Марк паркуется у высокого здания. Здесь расположен один из самых престижных и дорогих ресторанов. Кто бы сомневался. Марк, как настоящий джентльмен, открывает мне дверь и помогает выйти.

— Цветы ты с собой понесёшь, я так понимаю?

— Конечно, там в вазу поставят.

Нас встречает девушка-хостес невысокого роста, но высокого мнения о себе, как мне кажется.

— Здравствуйте, Марк Алексеевич. Рады приветствовать вас в нашем ресторане.

— Здравствуй. У нас на крыше, — вежливо, но сухо отвечает Словецкий.

— Да, конечно, пойдёмте, я вас провожу.

— Спасибо, мы сами дойдём. Отправь к нам официанта.

— Хорошо, Марк Алексеевич.

Марк берёт меня за руку, ведя к лифтам. Мы поднимаемся на шестнадцатый этаж, где на крыше оборудован шикарный столик. Здесь всё украшено огоньками и цветами, а вид на город просто невероятный.

— Доброй ночи. Меня зовут Михаил. Я ваш официант на сегодняшний вечер. Позвольте, я поставлю цветы в вазу, — я протягиваю букет, всё ещё находясь под впечатлением. — Марк Алексеевич, вы готовы сразу сделать заказ или нужно время?

— Сразу, — где-то практически над ухом слышу я низкий бархатный голос.
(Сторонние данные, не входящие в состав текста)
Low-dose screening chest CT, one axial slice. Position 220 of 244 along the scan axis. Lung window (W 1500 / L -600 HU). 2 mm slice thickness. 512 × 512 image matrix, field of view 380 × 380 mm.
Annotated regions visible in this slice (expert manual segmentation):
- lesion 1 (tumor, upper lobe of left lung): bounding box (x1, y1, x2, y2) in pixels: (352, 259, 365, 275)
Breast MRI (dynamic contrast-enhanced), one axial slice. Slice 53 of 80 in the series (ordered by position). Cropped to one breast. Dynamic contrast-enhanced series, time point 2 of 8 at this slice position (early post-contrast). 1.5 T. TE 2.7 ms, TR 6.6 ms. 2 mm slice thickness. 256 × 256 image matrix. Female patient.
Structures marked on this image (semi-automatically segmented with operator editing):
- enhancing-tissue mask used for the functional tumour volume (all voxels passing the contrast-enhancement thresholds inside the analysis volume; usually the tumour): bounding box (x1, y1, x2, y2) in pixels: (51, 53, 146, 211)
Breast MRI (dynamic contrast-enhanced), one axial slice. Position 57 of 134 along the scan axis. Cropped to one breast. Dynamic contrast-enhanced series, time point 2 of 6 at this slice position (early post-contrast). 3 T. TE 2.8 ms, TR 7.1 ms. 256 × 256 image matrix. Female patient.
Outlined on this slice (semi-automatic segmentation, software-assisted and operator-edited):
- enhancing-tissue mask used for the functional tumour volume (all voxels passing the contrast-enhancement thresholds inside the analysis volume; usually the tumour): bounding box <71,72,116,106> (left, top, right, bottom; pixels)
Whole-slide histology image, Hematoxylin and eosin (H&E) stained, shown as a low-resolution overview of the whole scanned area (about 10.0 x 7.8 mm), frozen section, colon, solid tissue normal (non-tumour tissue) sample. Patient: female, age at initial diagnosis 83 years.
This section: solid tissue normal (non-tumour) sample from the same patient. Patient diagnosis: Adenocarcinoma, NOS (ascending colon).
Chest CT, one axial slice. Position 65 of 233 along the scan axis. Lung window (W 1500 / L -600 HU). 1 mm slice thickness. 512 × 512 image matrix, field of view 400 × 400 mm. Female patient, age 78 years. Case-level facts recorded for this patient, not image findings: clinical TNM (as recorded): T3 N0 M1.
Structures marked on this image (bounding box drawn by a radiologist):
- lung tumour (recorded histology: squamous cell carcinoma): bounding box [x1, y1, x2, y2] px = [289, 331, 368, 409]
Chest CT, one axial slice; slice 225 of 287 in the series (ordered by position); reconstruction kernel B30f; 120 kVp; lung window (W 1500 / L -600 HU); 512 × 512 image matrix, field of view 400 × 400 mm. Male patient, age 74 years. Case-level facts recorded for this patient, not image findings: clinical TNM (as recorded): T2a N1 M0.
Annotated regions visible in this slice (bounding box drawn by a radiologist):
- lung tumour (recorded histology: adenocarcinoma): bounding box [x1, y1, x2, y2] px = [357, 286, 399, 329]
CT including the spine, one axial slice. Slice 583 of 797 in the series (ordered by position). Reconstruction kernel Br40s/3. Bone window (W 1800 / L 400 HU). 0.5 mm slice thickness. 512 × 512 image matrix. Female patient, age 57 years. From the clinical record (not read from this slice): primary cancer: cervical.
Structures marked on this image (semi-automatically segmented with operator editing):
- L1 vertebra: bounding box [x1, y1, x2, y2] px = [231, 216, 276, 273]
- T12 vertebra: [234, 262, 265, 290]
— Мне клубничное и кокосовое мороженое, и зелёный чай на ваш вкус.

— Мне как обычно. Красиво, правда? — кажется, Михаил ушёл.

— Невероятно. Я вообще люблю ночь. При свете дня мы не такие искренние, как бы странно это не звучало. А ещё ночью кажется, что завтра точно всё будет по плечу.

— Почему? — в его голосе я слышу улыбку. Явно от моих рассуждений.

— Потому что ночь всегда заканчивается рассветом. Даже самая тёмная, дождливая и холодная.

— Твоя ночь закончилась? — без тени смеха спрашивает парень.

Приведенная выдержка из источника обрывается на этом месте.